Le 30 avril 2021, l’assurée, par Me Monney, a formulé des objections à l’encontre de ce projet de décision, concluant à l’octroi d’un quart de rente d’invalidité dès le 1er décembre 2018. Elle a indiqué ne contester que la date de l’ouverture du droit au quart de rente d’invalidité. Elle invoquait qu’au moment de l’augmentation de l’empêchement ménager portant le degré d’invalidité à 40 %, en décembre 2018, le délai de l’art. 28 al. 1 let. b LAI était déjà largement échu, dès lors que l’incapacité de travail, pondérée dans les deux secteurs d’activités, s’élevait à 63.52 % à tout le moins dès le mois d’avril 2015.
Par décision du 10 août 2021, l’OAI a alloué à l’assurée un quart de rente d’invalidité dès le 1er décembre 2019, en se fondant sur les mêmes motifs que ceux de son projet de décision du 30 mars 2021. S’agissant de l’ouverture du droit à la rente d’invalidité, l’OAI a répondu ce qui suit aux objections de l’assurée :
... le délai de carence au sens entendu par l’art. 28 al. 1 LAI court du 16 décembre 2018 au 15 décembre 2019, année durant laquelle le degré d’invalidité se monte à 40 % en moyenne.
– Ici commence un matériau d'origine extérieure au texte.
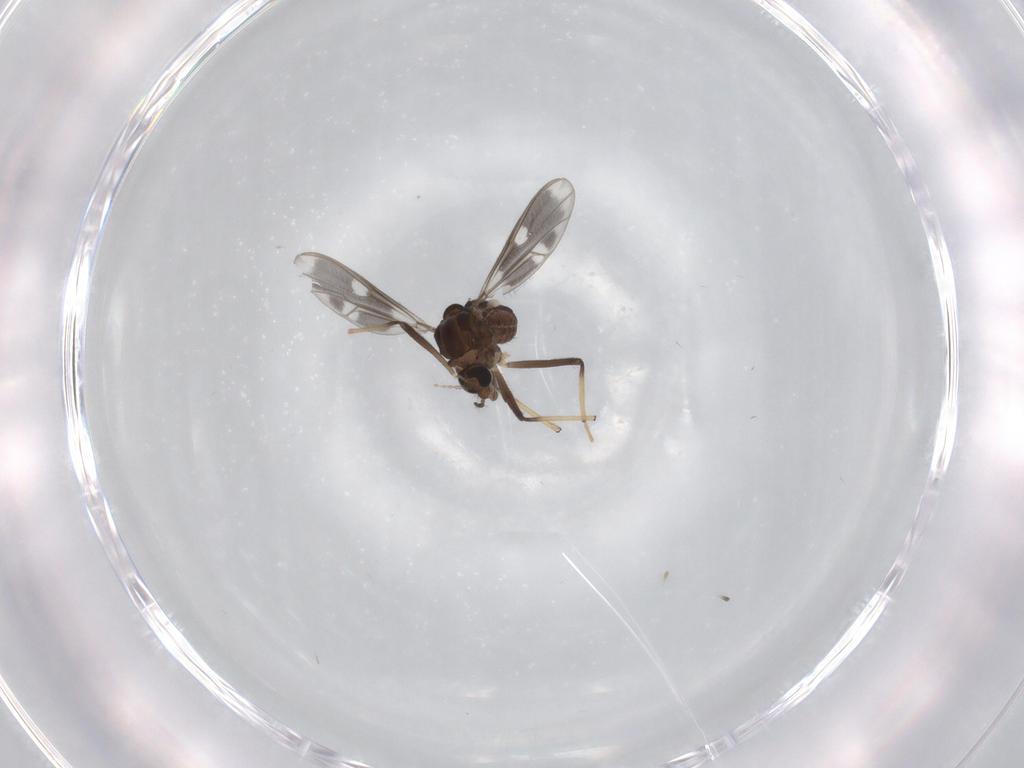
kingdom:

Ledit délai arrive ainsi à échéance le 15 décembre 2019, non pas au mois d’avril 2016 comme vous le soutenez, de telle sorte que le droit au quart de rente est ouvert dès le 1er décembre 2019.
Enfin il convient de préciser que nous n’aurions pas dû nous référer au calcul de l’invalidité moyenne, le délai d’attente d’une année arrivant dans tous les cas à échéance au mois de décembre 2019.
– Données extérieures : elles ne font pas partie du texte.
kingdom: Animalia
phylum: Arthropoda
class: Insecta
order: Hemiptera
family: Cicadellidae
Dans la même décision, l’OAI a par ailleurs compensé le montant de rentes dues pour la période du 1er décembre 2019 au 31 août 2021, soit 11'477 fr., avec le montant de rentes qui avaient été versées pour la période du 1er avril 2016 au 31 août 2021, soit 70'560 francs. Le montant à restituer par l’assurée s’élevait donc à 59'083 francs.
C. Par acte du 9 septembre 2021, M.________, par l’intermédiaire de son avocate, Me Jeanne-Marie Monney, recourt contre la décision du 10 août 2021, en concluant principalement à son annulation et à l’octroi d’une demi-rente d’invalidité dès le 1er avril 2016 et, subsidiairement, à l’annulation de la décision et au renvoi de la cause à l’OAI pour instruction complémentaire puis nouvelle décision. Elle conteste en premier lieu le statut mixte retenu par l’OAI, faisant valoir que, sans atteinte à la santé, elle aurait travaillé à 100 %. Elle critique également le revenu d’invalide retenu par l’OAI, l’estimant surévalué. Elle fait valoir que si la méthode mixte d’évaluation de l’invalidité devait être appliquée en l’espèce, ce qu’elle conteste, elle estime que l’OAI a fixé le début du droit à la rente de manière erronée. L’assurée conteste aussi devoir restituer les prestations versées pour la période du 1er avril 2016 au 31 août 2021, faisant valoir que la restitution ne doit pas avoir d’effet ex tunc, mais seulement des effets ex nunc, ajoutant que quoi qu’il en soit de cette question, la demande de restitution de l’OAI est de toute manière prescrite.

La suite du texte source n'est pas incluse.